Dei sorte no último sábado. Cheguei em casa de noite, depois do plantão aqui no jornal, bem na hora em que começava na tevê o documentário Charles Bradley: Soul of America, que eu estava para ver havia um tempinho. O filme conta a história do cantor americano Charles Bradley, que lançou seu primeiro disco, No Time for Dreaming, já com a idade avançada de 62 anos, em 2011.
O álbum era a realização de um sonho de criança de Bradley. Aos 14 anos, ele foi com a irmã a um show de James Brown no lendário Teatro Apollo, no Harlem, em Nova York. A energia de Mr. Dynamite naquela apresentação contagiou tanto o pequeno Charles que ele decidiu: seria aquilo o que faria de sua vida.
Bradley cumpriu a palavra. Mas não da forma como sonhou. Depois de morar na rua na infância, quando dormia em vagões do metrô de Nova York, passou a se apresentar como imitador de James Brown em bares fuleiros, literalmente por trocados. Ele seguia todo o cronograma das apresentações do “homem que mais trabalhou no show business”. Com o pseudônimo de Black Velvet, fazia os passos iguais e tinha até um ajudante para jogar a capa sobre ele no fim da apresentação, quando se ajoelhava diante do público, tal e qual James Brown.

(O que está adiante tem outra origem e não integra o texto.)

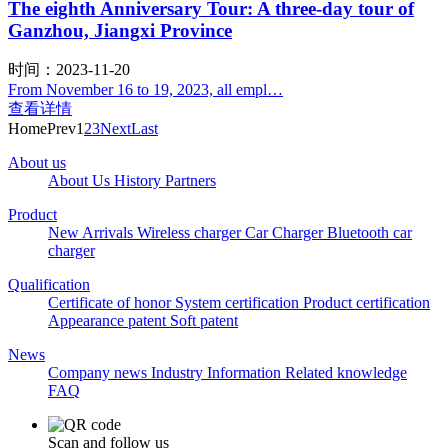
The eighth Anniversary Tour: A three-day tour of
Ganzhou, Jiangxi Province
时间：2023-11-20
From November 16 to 19, 2023, all empl…
查看详情
Home
Prev
1
2
3
Next
Last
About us
About Us
History
Partners
Product
New Arrivals
Wireless charger
Car Charger
Bluetooth car
charger
Qualification
Certificate of honor
System certification
Product certification
Appearance patent
Soft patent
News
Company news
Industry Information
Related knowledge
FAQ
Scan and follow us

Nesse meio tempo, Bradley também trabalhou como cozinheiro. E, por quase cinco décadas, não conseguiu evoluir na música para além dos inferninhos em que imitava o pai do soul – o que não permitiu que saísse de Bed-Stuy, uma das áreas mais degradadas de Nova York, onde, segundo o próprio, só se sente seguro depois que se passa da porta de casa para dentro. Nas últimas décadas, Bradley ainda teve de cuidar sozinho da mãe doente.
A energia de Mr. Dynamite contagiou tanto o pequeno Charles que ele decidiu: seria aquilo o que faria de sua vida
Assim caminhavam as coisas até que o dono de uma pequena gravadora especializada em soul music achou que aquele vozeirão poderia se encaixar no som de uma banda de jovens recém-formada, a The Menahan Street Band. Bingo!
A parceria deu certo. O guitarrista Thomas Brenneck soube explorar não só a voz do cantor. Viu também na história de vida de Bradley uma excelente fonte de letras, carregadas de desilusões e esperanças. Como na belíssima Heartache and Pain, que narra o assassinato do irmão mais próximo do cantor.
De tão bom, o disco teve excelente vendagem, levou a banda à turnê na Europa e à gravação de um segundo álbum, em 2013 – além do próprio documentário. Fui dar uma conferida na agenda do cantor e, no último domingo, ele se apresentava na Austrália.
“Desde os 14 anos eu imito James Brown. Agora, quero ser Charles Bradley”, diz o cantor no documentário, pouco antes do lançamento do disco, já um tanto cansado de sonhar.
A partir da semana que vem estou de férias. Volto em maio. Abraço a todos!